Already we have seen a number of bad actors from the legislature announce their intention to take their antics statewide. The most troubling of these are Representative Dan Branch, who is aiming to be our next Attorney General, Representative Harvey Hilderbran, who is eyeing the job of Comptroller, and former Representative Tommy Merritt, who is looking at a for Agriculture Commissioner. There can be little doubt that each of these candidates will claim to be fiscal conservatives on their websites and on the stump, but their records indicate a troubling history of poor fiscal stewardship.
Dan Branch serves as a key lieutenant for House Speaker Joe Straus, chairing the House Higher Education Committee. In that role, he has done the bidding of liberal University presidents, helping drive spending higher while doing nothing to curtail the left wing excesses of academia in Texas, supported the House’s bloated budget this session along with raids on the Rainy Day Fund and was hesitant to support broad-based tax relief. Additionally, it didn’t go unnoticed how many times Mr. Branch seemed to issue “statements” in the official House Journal indicating he’d like to be shown voting differently than he originally cast.

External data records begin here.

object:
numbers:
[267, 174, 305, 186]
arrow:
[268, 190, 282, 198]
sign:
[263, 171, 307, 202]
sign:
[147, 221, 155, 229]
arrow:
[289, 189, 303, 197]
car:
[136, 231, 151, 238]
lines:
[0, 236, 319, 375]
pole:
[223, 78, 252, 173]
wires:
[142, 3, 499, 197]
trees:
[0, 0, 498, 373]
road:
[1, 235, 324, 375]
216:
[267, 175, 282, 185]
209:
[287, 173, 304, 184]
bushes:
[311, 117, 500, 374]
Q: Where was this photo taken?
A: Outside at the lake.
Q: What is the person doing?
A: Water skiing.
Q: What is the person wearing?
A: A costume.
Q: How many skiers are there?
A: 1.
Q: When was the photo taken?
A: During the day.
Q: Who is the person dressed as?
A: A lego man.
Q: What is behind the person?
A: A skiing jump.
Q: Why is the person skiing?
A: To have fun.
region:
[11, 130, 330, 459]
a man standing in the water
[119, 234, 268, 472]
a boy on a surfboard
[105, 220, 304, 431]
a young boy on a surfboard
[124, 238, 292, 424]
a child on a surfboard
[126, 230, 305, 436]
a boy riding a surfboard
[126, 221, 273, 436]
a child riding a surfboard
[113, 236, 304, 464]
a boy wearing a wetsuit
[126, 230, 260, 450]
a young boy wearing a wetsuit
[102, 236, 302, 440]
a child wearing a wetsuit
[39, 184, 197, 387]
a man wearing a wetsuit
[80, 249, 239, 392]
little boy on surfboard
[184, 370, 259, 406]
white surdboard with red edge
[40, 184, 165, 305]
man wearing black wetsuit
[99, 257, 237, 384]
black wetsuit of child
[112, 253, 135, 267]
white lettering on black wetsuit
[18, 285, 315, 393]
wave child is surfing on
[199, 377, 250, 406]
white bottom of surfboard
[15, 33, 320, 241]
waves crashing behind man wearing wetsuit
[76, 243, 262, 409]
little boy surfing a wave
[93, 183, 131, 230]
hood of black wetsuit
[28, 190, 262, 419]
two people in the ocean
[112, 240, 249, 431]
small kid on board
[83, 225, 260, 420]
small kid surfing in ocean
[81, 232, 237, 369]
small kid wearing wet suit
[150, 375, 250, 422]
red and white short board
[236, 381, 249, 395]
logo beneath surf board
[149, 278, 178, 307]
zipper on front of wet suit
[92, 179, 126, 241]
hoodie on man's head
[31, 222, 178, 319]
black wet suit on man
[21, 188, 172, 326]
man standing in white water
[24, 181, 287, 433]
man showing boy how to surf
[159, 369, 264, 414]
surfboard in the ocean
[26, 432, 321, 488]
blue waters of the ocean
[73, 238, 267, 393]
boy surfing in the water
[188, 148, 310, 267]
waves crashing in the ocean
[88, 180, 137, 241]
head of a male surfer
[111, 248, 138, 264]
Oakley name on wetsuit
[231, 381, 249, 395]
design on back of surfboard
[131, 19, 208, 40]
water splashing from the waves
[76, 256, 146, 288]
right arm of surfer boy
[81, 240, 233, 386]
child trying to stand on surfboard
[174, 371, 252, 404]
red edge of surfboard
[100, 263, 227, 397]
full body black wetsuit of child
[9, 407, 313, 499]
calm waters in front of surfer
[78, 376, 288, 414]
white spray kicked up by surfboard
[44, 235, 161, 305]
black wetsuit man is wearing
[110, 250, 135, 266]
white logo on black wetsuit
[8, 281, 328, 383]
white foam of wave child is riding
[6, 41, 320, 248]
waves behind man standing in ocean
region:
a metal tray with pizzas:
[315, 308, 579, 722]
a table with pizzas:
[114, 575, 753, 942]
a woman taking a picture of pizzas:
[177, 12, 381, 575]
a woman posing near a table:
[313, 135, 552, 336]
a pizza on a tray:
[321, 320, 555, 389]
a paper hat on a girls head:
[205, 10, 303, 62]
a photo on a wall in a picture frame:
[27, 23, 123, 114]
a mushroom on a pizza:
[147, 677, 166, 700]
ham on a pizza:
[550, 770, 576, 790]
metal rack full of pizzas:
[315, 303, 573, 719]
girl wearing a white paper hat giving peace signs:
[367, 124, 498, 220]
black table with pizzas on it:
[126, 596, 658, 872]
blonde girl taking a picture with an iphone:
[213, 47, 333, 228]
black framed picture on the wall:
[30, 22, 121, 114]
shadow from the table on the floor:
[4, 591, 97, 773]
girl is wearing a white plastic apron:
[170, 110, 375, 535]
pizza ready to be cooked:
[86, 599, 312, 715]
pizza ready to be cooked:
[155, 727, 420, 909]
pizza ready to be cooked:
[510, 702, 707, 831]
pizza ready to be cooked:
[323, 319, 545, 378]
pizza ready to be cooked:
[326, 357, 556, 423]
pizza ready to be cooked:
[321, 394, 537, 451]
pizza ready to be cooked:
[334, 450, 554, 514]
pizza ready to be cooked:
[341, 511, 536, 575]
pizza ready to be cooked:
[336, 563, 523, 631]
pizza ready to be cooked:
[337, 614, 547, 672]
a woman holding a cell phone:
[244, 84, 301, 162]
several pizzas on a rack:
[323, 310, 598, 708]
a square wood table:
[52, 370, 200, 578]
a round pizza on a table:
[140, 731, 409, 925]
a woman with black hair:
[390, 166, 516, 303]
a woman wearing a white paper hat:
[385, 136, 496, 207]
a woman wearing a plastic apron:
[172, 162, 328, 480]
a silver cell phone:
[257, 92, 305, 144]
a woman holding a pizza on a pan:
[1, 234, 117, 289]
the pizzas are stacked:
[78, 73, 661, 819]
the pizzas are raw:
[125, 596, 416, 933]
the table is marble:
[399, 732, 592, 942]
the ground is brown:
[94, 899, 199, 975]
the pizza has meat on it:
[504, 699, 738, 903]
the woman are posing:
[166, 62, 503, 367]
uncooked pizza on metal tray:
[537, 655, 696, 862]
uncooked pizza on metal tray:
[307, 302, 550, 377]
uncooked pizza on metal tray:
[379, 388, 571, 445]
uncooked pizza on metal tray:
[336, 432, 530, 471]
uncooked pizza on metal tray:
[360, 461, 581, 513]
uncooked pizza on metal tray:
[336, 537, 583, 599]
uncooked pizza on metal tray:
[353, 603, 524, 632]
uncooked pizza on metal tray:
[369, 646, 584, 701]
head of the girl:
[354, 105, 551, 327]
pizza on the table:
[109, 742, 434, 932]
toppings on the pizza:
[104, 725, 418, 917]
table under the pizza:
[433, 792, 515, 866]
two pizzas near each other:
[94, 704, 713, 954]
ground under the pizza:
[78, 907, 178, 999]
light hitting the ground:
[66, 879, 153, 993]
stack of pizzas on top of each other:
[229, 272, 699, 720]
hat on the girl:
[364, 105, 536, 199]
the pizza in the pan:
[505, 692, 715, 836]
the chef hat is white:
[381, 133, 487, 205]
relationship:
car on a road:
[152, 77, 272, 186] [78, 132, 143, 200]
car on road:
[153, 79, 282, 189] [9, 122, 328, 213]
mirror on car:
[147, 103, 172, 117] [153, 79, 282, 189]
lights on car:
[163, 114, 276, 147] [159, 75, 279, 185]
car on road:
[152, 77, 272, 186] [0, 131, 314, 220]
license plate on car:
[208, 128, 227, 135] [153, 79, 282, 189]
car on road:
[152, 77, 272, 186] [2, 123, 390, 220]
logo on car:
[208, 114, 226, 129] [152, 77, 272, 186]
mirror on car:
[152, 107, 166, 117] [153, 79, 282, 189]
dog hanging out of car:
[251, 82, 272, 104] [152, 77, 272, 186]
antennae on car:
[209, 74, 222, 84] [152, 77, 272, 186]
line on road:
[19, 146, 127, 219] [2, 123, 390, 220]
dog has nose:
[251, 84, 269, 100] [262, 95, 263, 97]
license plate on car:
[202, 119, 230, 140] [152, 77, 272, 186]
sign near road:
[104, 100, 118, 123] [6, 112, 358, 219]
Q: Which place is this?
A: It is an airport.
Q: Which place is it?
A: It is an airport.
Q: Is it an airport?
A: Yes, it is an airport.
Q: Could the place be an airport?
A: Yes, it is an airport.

Harvey Hilderbran has served in the Texas House for over two decades, rising to the powerful position of Chairman of the House Committee on Ways and Means. The Ways and Means committee handles tax cuts and increases, along with issues like appraisal reform. This session Hilderbran was commissioned by Governor Perry with coming up with $1.8 billion in tax cuts. Not only did Hilderbran fall well short of that goal, but he engineered a package of cuts that exclusively benefited special interests with the power to lobby for industry-specific carve-outs. Hilderban’s package was, thankfully, altered greatly in the Senate and replaced with across-the-board exemptions.
Tommy Merritt, formally known as the “Prince of Pork”, was a long-time State Representative from Longview before being defeated by taxpayer champion David Simpson in 2010. Once again defeated by Simpson in a rematch in 2012, Merritt is now supposedly eyeing a run for Agriculture Commissioner. It is hard to see how he can be qualified for the position. A used car salesman, Merritt was one of the most liberal Republicans in the Texas House when he served and was dearly missed by the most senior Democrat after his defeat. He frequently earned scores lower than some Democrats on the scorecards prepared by watchdog organizations and came to be known as “a caucus of one” for his inability to work with other Republicans.